Posted by louis clement on December 1,2011 | 07:56 PM
We owned a Victorian house (1891) in Albany Oregon in which the swifts roosted for a couple of weeks every September. We assumed they had come from the north, on their way south, but doing so in a leisurely way. Many of the neighbors of all ages would congregate at dusk, set up deck chairs, sip lemonade and enjoy the spectacle. It was a very friendly and social event. The only downside of having thousands of birds in your chimney is that after they left for the year, one or two would be dead on the damper, probably of old age. Unfortunately, after we sold the house, the new owner capped the chimney to keep the swifts out.
Posted by Allen Solomon on December 1,2011 | 06:10 PM
Vaux swifts mentioned in your December issue (page l6) states they roost in chimneys, a scarce habitat, the species is in danger. National Geographic Society's "Birds of North America" field guide notes that it nests in hollow trees, seldom in chimneys. Ted Rybicki, Bay County Audubon Society, Panama City, Fla.
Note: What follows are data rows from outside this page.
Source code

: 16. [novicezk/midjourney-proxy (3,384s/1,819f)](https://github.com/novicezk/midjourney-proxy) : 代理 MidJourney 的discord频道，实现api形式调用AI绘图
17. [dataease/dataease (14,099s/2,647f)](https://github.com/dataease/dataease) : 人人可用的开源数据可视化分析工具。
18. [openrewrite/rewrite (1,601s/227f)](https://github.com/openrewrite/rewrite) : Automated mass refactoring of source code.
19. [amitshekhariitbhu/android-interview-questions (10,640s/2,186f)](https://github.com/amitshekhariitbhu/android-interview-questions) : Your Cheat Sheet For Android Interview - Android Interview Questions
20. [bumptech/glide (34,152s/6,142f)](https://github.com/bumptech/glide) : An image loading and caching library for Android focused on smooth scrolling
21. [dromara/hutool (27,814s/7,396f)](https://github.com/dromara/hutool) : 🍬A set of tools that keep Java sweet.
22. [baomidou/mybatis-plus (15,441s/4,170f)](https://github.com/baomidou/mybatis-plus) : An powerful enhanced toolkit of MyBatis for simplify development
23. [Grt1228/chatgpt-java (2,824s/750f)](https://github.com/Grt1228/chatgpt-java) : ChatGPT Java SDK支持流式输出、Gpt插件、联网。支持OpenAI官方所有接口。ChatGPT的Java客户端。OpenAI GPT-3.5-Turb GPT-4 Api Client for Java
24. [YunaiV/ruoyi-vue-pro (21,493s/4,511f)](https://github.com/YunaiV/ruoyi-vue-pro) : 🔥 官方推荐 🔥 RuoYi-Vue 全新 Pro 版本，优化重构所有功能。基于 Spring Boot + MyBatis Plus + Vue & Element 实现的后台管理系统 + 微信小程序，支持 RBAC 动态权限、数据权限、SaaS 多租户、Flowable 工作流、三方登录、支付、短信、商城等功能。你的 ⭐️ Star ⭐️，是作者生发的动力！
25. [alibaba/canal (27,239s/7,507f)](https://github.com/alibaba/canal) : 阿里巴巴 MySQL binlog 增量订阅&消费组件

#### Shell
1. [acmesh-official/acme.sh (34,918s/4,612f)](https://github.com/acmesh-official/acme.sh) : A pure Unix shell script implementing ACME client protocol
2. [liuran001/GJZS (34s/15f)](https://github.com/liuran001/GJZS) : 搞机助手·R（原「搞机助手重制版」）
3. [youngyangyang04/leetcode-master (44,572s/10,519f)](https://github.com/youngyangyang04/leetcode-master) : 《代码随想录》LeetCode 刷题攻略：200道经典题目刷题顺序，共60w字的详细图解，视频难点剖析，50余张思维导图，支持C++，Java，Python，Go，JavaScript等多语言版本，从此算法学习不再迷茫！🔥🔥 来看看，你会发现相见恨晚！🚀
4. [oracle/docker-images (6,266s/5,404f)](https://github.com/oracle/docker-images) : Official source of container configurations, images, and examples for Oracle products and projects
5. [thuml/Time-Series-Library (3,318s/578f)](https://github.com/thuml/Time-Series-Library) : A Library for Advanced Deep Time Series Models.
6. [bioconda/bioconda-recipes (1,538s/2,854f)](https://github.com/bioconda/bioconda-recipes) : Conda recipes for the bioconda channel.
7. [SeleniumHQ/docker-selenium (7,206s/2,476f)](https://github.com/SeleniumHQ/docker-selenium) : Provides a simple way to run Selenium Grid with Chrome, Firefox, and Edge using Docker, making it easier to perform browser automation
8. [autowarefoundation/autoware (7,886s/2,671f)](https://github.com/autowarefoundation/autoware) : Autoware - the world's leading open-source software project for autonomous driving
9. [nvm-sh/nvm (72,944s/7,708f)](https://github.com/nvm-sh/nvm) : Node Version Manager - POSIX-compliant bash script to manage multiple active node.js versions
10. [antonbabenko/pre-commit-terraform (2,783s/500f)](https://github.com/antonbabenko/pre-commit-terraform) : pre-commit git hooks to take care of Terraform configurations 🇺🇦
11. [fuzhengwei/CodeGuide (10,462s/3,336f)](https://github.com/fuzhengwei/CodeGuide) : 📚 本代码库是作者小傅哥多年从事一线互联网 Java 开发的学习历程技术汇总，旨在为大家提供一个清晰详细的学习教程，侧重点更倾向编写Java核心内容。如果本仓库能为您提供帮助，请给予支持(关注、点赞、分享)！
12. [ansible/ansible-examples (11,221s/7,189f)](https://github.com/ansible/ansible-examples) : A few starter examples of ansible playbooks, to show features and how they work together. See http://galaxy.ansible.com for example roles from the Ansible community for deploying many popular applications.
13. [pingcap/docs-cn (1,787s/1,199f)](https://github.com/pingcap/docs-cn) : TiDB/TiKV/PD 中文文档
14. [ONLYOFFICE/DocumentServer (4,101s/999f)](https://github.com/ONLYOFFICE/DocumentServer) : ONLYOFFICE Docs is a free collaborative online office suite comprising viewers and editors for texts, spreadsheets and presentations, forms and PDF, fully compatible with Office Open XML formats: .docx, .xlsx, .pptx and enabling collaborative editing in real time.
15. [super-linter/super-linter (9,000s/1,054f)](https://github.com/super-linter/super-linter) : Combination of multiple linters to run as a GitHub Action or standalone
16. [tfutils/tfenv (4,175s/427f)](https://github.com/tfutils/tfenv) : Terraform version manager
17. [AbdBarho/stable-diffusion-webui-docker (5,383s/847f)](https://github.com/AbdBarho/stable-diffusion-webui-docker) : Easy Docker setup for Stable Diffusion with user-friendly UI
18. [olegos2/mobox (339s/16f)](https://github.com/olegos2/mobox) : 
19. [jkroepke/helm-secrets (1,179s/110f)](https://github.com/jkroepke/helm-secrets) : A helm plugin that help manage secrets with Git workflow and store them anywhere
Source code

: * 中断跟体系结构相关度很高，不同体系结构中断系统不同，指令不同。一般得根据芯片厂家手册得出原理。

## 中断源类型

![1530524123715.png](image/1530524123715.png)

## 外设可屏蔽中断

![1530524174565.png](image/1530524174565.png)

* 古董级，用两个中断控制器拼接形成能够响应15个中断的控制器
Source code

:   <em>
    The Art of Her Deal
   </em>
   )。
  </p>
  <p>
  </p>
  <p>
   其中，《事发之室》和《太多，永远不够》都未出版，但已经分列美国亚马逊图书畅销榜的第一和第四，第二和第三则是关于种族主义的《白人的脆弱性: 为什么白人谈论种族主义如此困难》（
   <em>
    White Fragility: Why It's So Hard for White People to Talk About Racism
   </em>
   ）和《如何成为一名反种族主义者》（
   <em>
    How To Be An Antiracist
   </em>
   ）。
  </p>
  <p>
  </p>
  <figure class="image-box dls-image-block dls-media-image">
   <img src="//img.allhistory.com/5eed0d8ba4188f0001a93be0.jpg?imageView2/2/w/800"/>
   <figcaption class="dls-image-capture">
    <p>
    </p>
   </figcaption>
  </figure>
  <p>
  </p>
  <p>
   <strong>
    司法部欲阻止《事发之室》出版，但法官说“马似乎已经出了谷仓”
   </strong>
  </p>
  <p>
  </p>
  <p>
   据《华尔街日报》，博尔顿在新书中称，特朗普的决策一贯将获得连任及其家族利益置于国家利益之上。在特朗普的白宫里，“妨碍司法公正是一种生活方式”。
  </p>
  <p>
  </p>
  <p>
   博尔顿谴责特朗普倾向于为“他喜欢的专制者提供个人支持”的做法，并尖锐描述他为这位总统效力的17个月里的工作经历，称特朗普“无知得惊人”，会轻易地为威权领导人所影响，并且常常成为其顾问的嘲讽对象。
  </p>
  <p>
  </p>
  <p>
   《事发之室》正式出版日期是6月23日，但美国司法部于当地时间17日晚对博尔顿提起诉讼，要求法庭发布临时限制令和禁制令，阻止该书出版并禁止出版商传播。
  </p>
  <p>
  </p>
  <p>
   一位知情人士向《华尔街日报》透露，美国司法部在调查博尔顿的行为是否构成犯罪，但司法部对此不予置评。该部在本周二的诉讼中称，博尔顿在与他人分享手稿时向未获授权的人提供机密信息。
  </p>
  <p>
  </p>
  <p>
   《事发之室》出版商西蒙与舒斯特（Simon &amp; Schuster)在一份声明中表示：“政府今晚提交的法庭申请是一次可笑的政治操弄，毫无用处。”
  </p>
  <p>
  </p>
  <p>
Posted by ted rybicki on November 28,2011 | 10:14 AM
Thank you for a very interesting and informative article. I am fortunate to work in close proximity to this chimney and have seen first hand all the efforts Larry and his fellow birders have made to help these swift little fliers. The issue of habitat preservation is an important one and your article clearly demonstrates how we can not only help - once we become aware and take action, but also how we can be rewarded with the nightly show when the Vaux's are migrating through our area. As stated in the article, it truly is breath taking.